Aim of the exercise: Exclude the pictures, then restate every entry below exactly.

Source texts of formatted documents
⁂
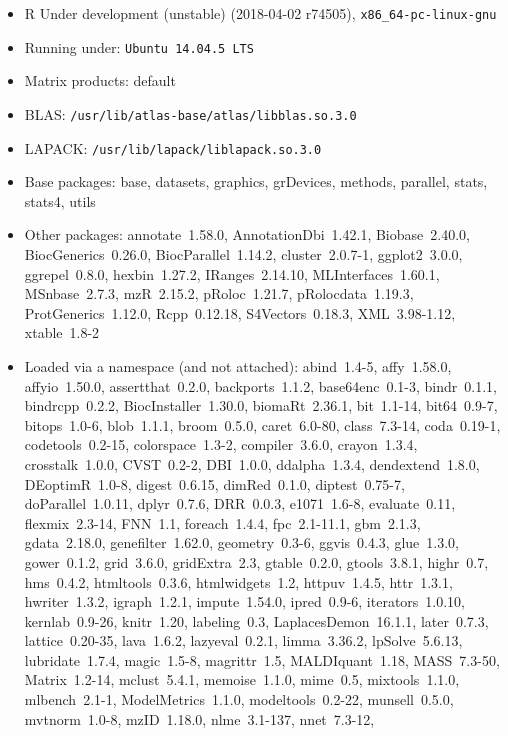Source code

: \documentclass[12pt]{article}\usepackage[]{graphicx}\usepackage[]{color}
\begin{document}
\begin{appendices}
\begin{itemize}\raggedright
  \item R Under development (unstable) (2018-04-02 r74505), \verb|x86_64-pc-linux-gnu|
  \item Running under: \verb|Ubuntu 14.04.5 LTS|
  \item Matrix products: default
  \item BLAS: \verb|/usr/lib/atlas-base/atlas/libblas.so.3.0|
  \item LAPACK: \verb|/usr/lib/lapack/liblapack.so.3.0|
  \item Base packages: base, datasets, graphics, grDevices,
    methods, parallel, stats, stats4, utils
  \item Other packages: annotate~1.58.0, AnnotationDbi~1.42.1,
    Biobase~2.40.0, BiocGenerics~0.26.0, BiocParallel~1.14.2,
    cluster~2.0.7-1, ggplot2~3.0.0, ggrepel~0.8.0, hexbin~1.27.2,
    IRanges~2.14.10, MLInterfaces~1.60.1, MSnbase~2.7.3,
    mzR~2.15.2, pRoloc~1.21.7, pRolocdata~1.19.3,
    ProtGenerics~1.12.0, Rcpp~0.12.18, S4Vectors~0.18.3,
    XML~3.98-1.12, xtable~1.8-2
  \item Loaded via a namespace (and not attached): abind~1.4-5,
    affy~1.58.0, affyio~1.50.0, assertthat~0.2.0, backports~1.1.2,
    base64enc~0.1-3, bindr~0.1.1, bindrcpp~0.2.2,
    BiocInstaller~1.30.0, biomaRt~2.36.1, bit~1.1-14, bit64~0.9-7,
    bitops~1.0-6, blob~1.1.1, broom~0.5.0, caret~6.0-80,
    class~7.3-14, coda~0.19-1, codetools~0.2-15, colorspace~1.3-2,
    compiler~3.6.0, crayon~1.3.4, crosstalk~1.0.0, CVST~0.2-2,
    DBI~1.0.0, ddalpha~1.3.4, dendextend~1.8.0, DEoptimR~1.0-8,
    digest~0.6.15, dimRed~0.1.0, diptest~0.75-7,
    doParallel~1.0.11, dplyr~0.7.6, DRR~0.0.3, e1071~1.6-8,
    evaluate~0.11, flexmix~2.3-14, FNN~1.1, foreach~1.4.4,
    fpc~2.1-11.1, gbm~2.1.3, gdata~2.18.0, genefilter~1.62.0,
    geometry~0.3-6, ggvis~0.4.3, glue~1.3.0, gower~0.1.2,
    grid~3.6.0, gridExtra~2.3, gtable~0.2.0, gtools~3.8.1,
    highr~0.7, hms~0.4.2, htmltools~0.3.6, htmlwidgets~1.2,
    httpuv~1.4.5, httr~1.3.1, hwriter~1.3.2, igraph~1.2.1,
    impute~1.54.0, ipred~0.9-6, iterators~1.0.10, kernlab~0.9-26,
    knitr~1.20, labeling~0.3, LaplacesDemon~16.1.1, later~0.7.3,
    lattice~0.20-35, lava~1.6.2, lazyeval~0.2.1, limma~3.36.2,
    lpSolve~5.6.13, lubridate~1.7.4, magic~1.5-8, magrittr~1.5,
    MALDIquant~1.18, MASS~7.3-50, Matrix~1.2-14, mclust~5.4.1,
    memoise~1.1.0, mime~0.5, mixtools~1.1.0, mlbench~2.1-1,
    ModelMetrics~1.1.0, modeltools~0.2-22, munsell~0.5.0,
    mvtnorm~1.0-8, mzID~1.18.0, nlme~3.1-137, nnet~7.3-12,

\end{itemize}
\end{appendices}
\end{document}

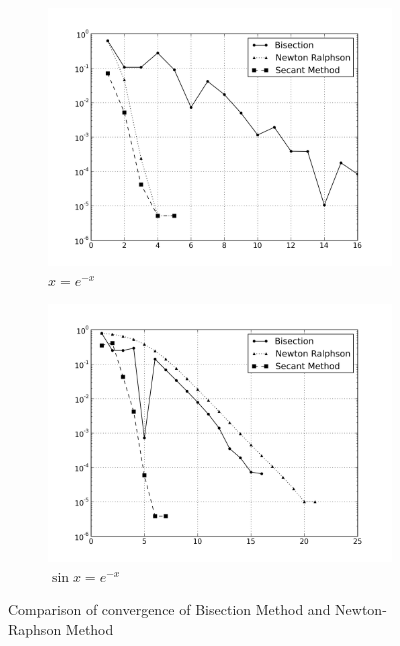 \documentclass[12,a4paper]{article}
\begin{document}
\begin{figure}[h!]
\begin{subfigure}[t]{0.49\textwidth}
            \includegraphics[width=\textwidth]{plots/root5.png}
            \caption{$x=e^{-x}$}
            \label{fig:root5}
        \end{subfigure}
        \begin{subfigure}[t]{0.49\textwidth}
            \includegraphics[width=\textwidth]{plots/root6.png}
            \caption{$\sin x=e^{-x}$}
            \label{fig:root6}
        \end{subfigure}
        \caption{Comparison of convergence of Bisection Method and Newton-Raphson Method}
    \end{figure}
\end{document}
⁂
Response to the task:
Source code

: \documentclass[12pt]{article}\usepackage[]{graphicx}\usepackage[]{color}
\begin{document}
\begin{appendices}
\begin{itemize}\raggedright
  \item R Under development (unstable) (2018-04-02 r74505), \verb|x86_64-pc-linux-gnu|
  \item Running under: \verb|Ubuntu 14.04.5 LTS|
  \item Matrix products: default
  \item BLAS: \verb|/usr/lib/atlas-base/atlas/libblas.so.3.0|
  \item LAPACK: \verb|/usr/lib/lapack/liblapack.so.3.0|
  \item Base packages: base, datasets, graphics, grDevices,
    methods, parallel, stats, stats4, utils
  \item Other packages: annotate~1.58.0, AnnotationDbi~1.42.1,
    Biobase~2.40.0, BiocGenerics~0.26.0, BiocParallel~1.14.2,
    cluster~2.0.7-1, ggplot2~3.0.0, ggrepel~0.8.0, hexbin~1.27.2,
    IRanges~2.14.10, MLInterfaces~1.60.1, MSnbase~2.7.3,
    mzR~2.15.2, pRoloc~1.21.7, pRolocdata~1.19.3,
    ProtGenerics~1.12.0, Rcpp~0.12.18, S4Vectors~0.18.3,
    XML~3.98-1.12, xtable~1.8-2
  \item Loaded via a namespace (and not attached): abind~1.4-5,
    affy~1.58.0, affyio~1.50.0, assertthat~0.2.0, backports~1.1.2,
    base64enc~0.1-3, bindr~0.1.1, bindrcpp~0.2.2,
    BiocInstaller~1.30.0, biomaRt~2.36.1, bit~1.1-14, bit64~0.9-7,
    bitops~1.0-6, blob~1.1.1, broom~0.5.0, caret~6.0-80,
    class~7.3-14, coda~0.19-1, codetools~0.2-15, colorspace~1.3-2,
    compiler~3.6.0, crayon~1.3.4, crosstalk~1.0.0, CVST~0.2-2,
    DBI~1.0.0, ddalpha~1.3.4, dendextend~1.8.0, DEoptimR~1.0-8,
    digest~0.6.15, dimRed~0.1.0, diptest~0.75-7,
    doParallel~1.0.11, dplyr~0.7.6, DRR~0.0.3, e1071~1.6-8,
    evaluate~0.11, flexmix~2.3-14, FNN~1.1, foreach~1.4.4,
    fpc~2.1-11.1, gbm~2.1.3, gdata~2.18.0, genefilter~1.62.0,
    geometry~0.3-6, ggvis~0.4.3, glue~1.3.0, gower~0.1.2,
    grid~3.6.0, gridExtra~2.3, gtable~0.2.0, gtools~3.8.1,
    highr~0.7, hms~0.4.2, htmltools~0.3.6, htmlwidgets~1.2,
    httpuv~1.4.5, httr~1.3.1, hwriter~1.3.2, igraph~1.2.1,
    impute~1.54.0, ipred~0.9-6, iterators~1.0.10, kernlab~0.9-26,
    knitr~1.20, labeling~0.3, LaplacesDemon~16.1.1, later~0.7.3,
    lattice~0.20-35, lava~1.6.2, lazyeval~0.2.1, limma~3.36.2,
    lpSolve~5.6.13, lubridate~1.7.4, magic~1.5-8, magrittr~1.5,
    MALDIquant~1.18, MASS~7.3-50, Matrix~1.2-14, mclust~5.4.1,
    memoise~1.1.0, mime~0.5, mixtools~1.1.0, mlbench~2.1-1,
    ModelMetrics~1.1.0, modeltools~0.2-22, munsell~0.5.0,
    mvtnorm~1.0-8, mzID~1.18.0, nlme~3.1-137, nnet~7.3-12,

\end{itemize}
\end{appendices}
\end{document}

 \documentclass[12,a4paper]{article}
\begin{document}
\begin{figure}[h!]
\begin{subfigure}[t]{0.49\textwidth}
            \includegraphics[width=\textwidth]{plots/root5.png}
            \caption{$x=e^{-x}$}
            \label{fig:root5}
        \end{subfigure}
        \begin{subfigure}[t]{0.49\textwidth}
            \includegraphics[width=\textwidth]{plots/root6.png}
            \caption{$\sin x=e^{-x}$}
            \label{fig:root6}
        \end{subfigure}
        \caption{Comparison of convergence of Bisection Method and Newton-Raphson Method}
    \end{figure}
\end{document}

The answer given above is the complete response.